▶ _What the task requires_
Copy each line below exactly and leave the pictures out.

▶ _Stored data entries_
----
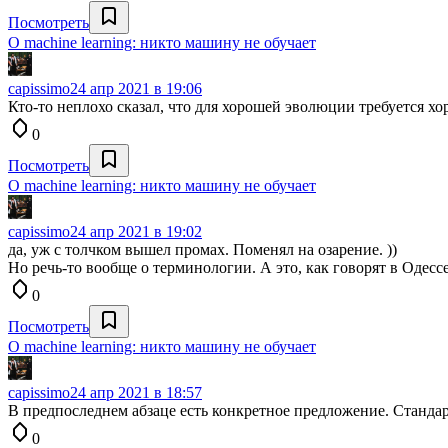
Посмотреть
О machine learning: никто машину не обучает
capissimo
24 апр 2021 в 19:06
Кто-то неплохо сказал, что для хорошей эволюции требуется хо
0
Посмотреть
О machine learning: никто машину не обучает
capissimo
24 апр 2021 в 19:02
да, уж с толчком вышел промах. Поменял на озарение. ))
Но речь-то вообще о терминологии. А это, как говорят в Одесс
0
Посмотреть
О machine learning: никто машину не обучает
capissimo
24 апр 2021 в 18:57
В предпоследнем абзаце есть конкретное предложение. Станда
0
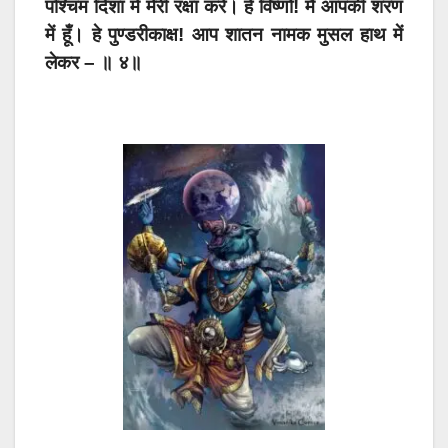
पश्चिम दिशा में मेरी रक्षा करें। हे विष्णो! मैं आपकी शरण
में हूँ। हे पुण्डरीकाक्ष! आप शातन नामक मुसल हाथ में
लेकर – ॥ ४॥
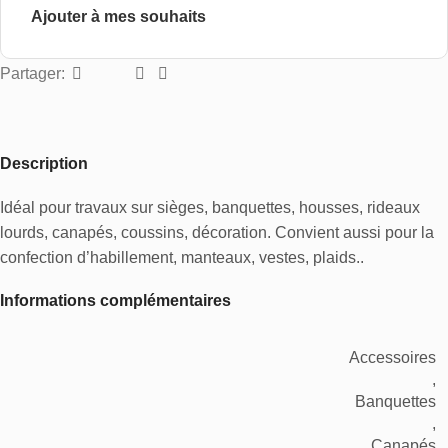
Ajouter à mes souhaits
Partager:
Description
Idéal pour travaux sur sièges, banquettes, housses, rideaux
lourds, canapés, coussins, décoration. Convient aussi pour la
confection d’habillement, manteaux, vestes, plaids..
Informations complémentaires
Accessoires
,
Banquettes
,
Canapés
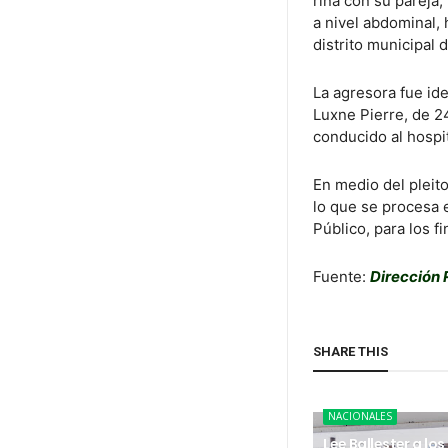
riña con su pareja
a nivel abdominal,
distrito municipal 
La agresora fue id
Luxne Pierre, de 24
conducido al hospit
En medio del pleito
lo que se procesa 
Público, para los f
Fuente:
Dirección 
SHARE THIS
NACIONALES
Lee Ballester a los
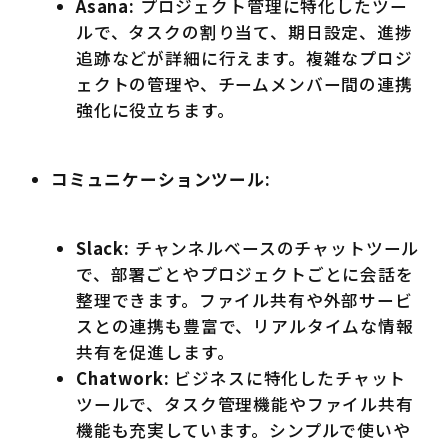
Asana:
プロジェクト管理に特化したツー
ルで、タスクの割り当て、期日設定、進捗
追跡などが詳細に行えます。複雑なプロジ
ェクトの管理や、チームメンバー間の連携
強化に役立ちます。
コミュニケーションツール:
Slack:
チャンネルベースのチャットツール
で、部署ごとやプロジェクトごとに会話を
整理できます。ファイル共有や外部サービ
スとの連携も豊富で、リアルタイムな情報
共有を促進します。
Chatwork:
ビジネスに特化したチャット
ツールで、タスク管理機能やファイル共有
機能も充実しています。シンプルで使いや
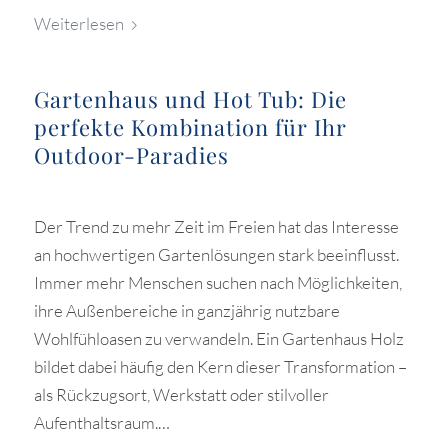
Weiterlesen
Gartenhaus und Hot Tub: Die
perfekte Kombination für Ihr
Outdoor-Paradies
Der Trend zu mehr Zeit im Freien hat das Interesse
an hochwertigen Gartenlösungen stark beeinflusst.
Immer mehr Menschen suchen nach Möglichkeiten,
ihre Außenbereiche in ganzjährig nutzbare
Wohlfühloasen zu verwandeln. Ein Gartenhaus Holz
bildet dabei häufig den Kern dieser Transformation –
als Rückzugsort, Werkstatt oder stilvoller
Aufenthaltsraum.…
----
▶ _Exercise answer_
Посмотреть
О machine learning: никто машину не обучает
capissimo
24 апр 2021 в 19:06
Кто-то неплохо сказал, что для хорошей эволюции требуется хо
0
Посмотреть
О machine learning: никто машину не обучает
capissimo
24 апр 2021 в 19:02
да, уж с толчком вышел промах. Поменял на озарение. ))
Но речь-то вообще о терминологии. А это, как говорят в Одесс
0
Посмотреть
О machine learning: никто машину не обучает
capissimo
24 апр 2021 в 18:57
В предпоследнем абзаце есть конкретное предложение. Станда
0
पश्चिम दिशा में मेरी रक्षा करें। हे विष्णो! मैं आपकी शरण
में हूँ। हे पुण्डरीकाक्ष! आप शातन नामक मुसल हाथ में
लेकर – ॥ ४॥
Ajouter à mes souhaits
Partager:
Description
Idéal pour travaux sur sièges, banquettes, housses, rideaux
lourds, canapés, coussins, décoration. Convient aussi pour la
confection d’habillement, manteaux, vestes, plaids..
Informations complémentaires
Accessoires
,
Banquettes
,
Canapés
riña con su pareja
a nivel abdominal,
distrito municipal 
La agresora fue id
Luxne Pierre, de 24
conducido al hospit
En medio del pleito
lo que se procesa 
Público, para los f
Fuente:
Dirección 
SHARE THIS
NACIONALES
Lee Ballester a los
Asana:
プロジェクト管理に特化したツー
ルで、タスクの割り当て、期日設定、進捗
追跡などが詳細に行えます。複雑なプロジ
ェクトの管理や、チームメンバー間の連携
強化に役立ちます。
コミュニケーションツール:
Slack:
チャンネルベースのチャットツール
で、部署ごとやプロジェクトごとに会話を
整理できます。ファイル共有や外部サービ
スとの連携も豊富で、リアルタイムな情報
共有を促進します。
Chatwork:
ビジネスに特化したチャット
ツールで、タスク管理機能やファイル共有
機能も充実しています。シンプルで使いや
Weiterlesen
Gartenhaus und Hot Tub: Die
perfekte Kombination für Ihr
Outdoor-Paradies
Der Trend zu mehr Zeit im Freien hat das Interesse
an hochwertigen Gartenlösungen stark beeinflusst.
Immer mehr Menschen suchen nach Möglichkeiten,
ihre Außenbereiche in ganzjährig nutzbare
Wohlfühloasen zu verwandeln. Ein Gartenhaus Holz
bildet dabei häufig den Kern dieser Transformation –
als Rückzugsort, Werkstatt oder stilvoller
Aufenthaltsraum.…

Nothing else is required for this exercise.